SNP MSP Christina McKelvie then followed, writing in the Hamilton Advertiser about reactions to the online abuse sent to JK Rowling.

“The attacks on JK Rowling for her donation to Better Together were down to a very few people whose accounts no one could trace back to having anything to do with the Yes campaign. Whoever made them – there are interesting conspiracy theorists who think it might all have been down to secret service plants – should be totally condemned.”

Both of these comments were pretty widely mocked – though many nationalists will question why.

The intelligence wing of the British police have been repeatedly caught infiltrating environmental campaign groups – even fathering children with protesters. These activists clearly posed no threat to the British state, but the police did it anyway.

Unlike environmental protesters, Scottish independence does pose a threat to the state – in fact it would break it apart – and nationalists like Sillars will insist that is something that the Secret Service will try to stop.

The counter to this argument is fairly obvious – the secret service is on the side of Scots as much as the rest of the UK and if Scotland wants independence then the Secret service would respect that. It is, we are told, there to serve.
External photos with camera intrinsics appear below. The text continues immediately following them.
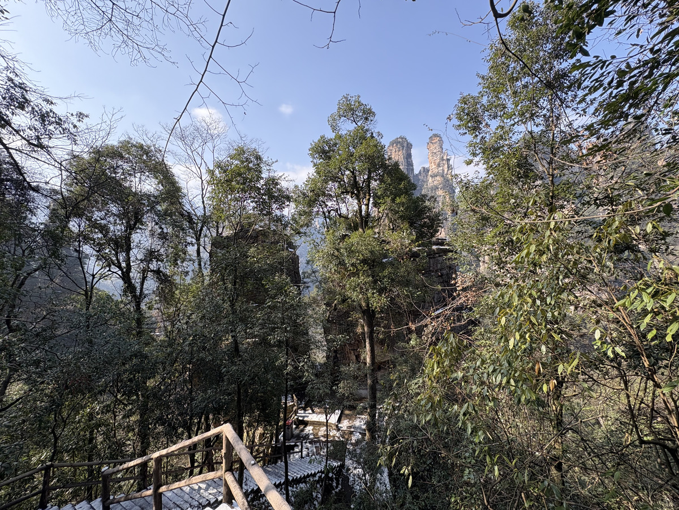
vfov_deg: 85.7
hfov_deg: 102.1
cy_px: 255
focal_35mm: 14
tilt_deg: +0.3
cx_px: 340
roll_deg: +0.5
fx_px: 275
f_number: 2.2
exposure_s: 1/456
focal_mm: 2.22
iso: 64
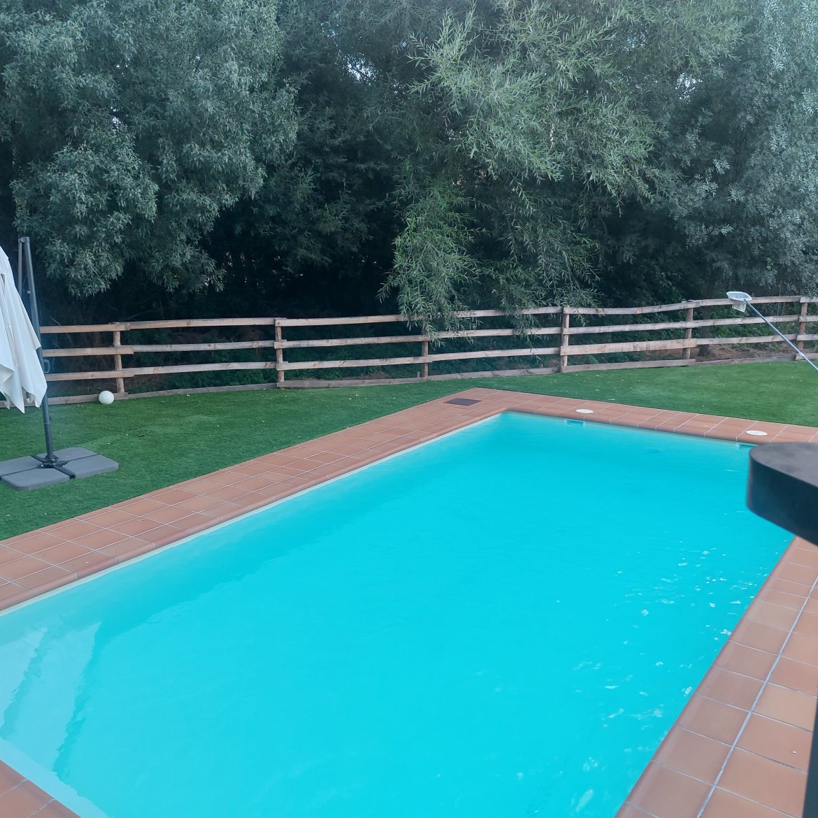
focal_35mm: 29
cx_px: 349
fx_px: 775
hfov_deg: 55.4
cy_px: 410
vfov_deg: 55.6
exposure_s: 1/50
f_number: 1.8
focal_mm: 5.23
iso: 50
But this point – relying on the impartiality of the state – is weakened by interventions like those of the Permanent Secretary to the Treasury, Sir Nicholas Macpherson, who was labelled a unionist campaigner by the Yes camp after releasing a private briefing against a shared pound to the press. He later defended the decision to Westminster’s Scottish Affairs Committee, describing it as “vital to the national interest.”

Meanwhile repeated allegations that the British state was complicit in the extradition and torture of terror suspects paint a picture of an organisation with a confused attitude towards the rule of law or democracy.

Now that does not mean that the Secret Service is posing as abusive Yes supporters on the internet to undermine the campaign.

In none of the Bond films does he sabotage a political campaign by drinking too many vodka martinis and sending barely literate tweets to the author of children’s books.

But from Robertson’s apocalyptic warnings of cataclysm, to nationalist protests outside the BBC, the referendum debate is one increasingly characterised by paranoia, and it is not enough for Number 10 to dismiss the claims as “preposterous and extraordinary”.

It is not likely that any answers will be given on MI5’s stance in the referendum debate, but that does not mean the question is a stupid one and laughing it off will only drive Yes paranoia further.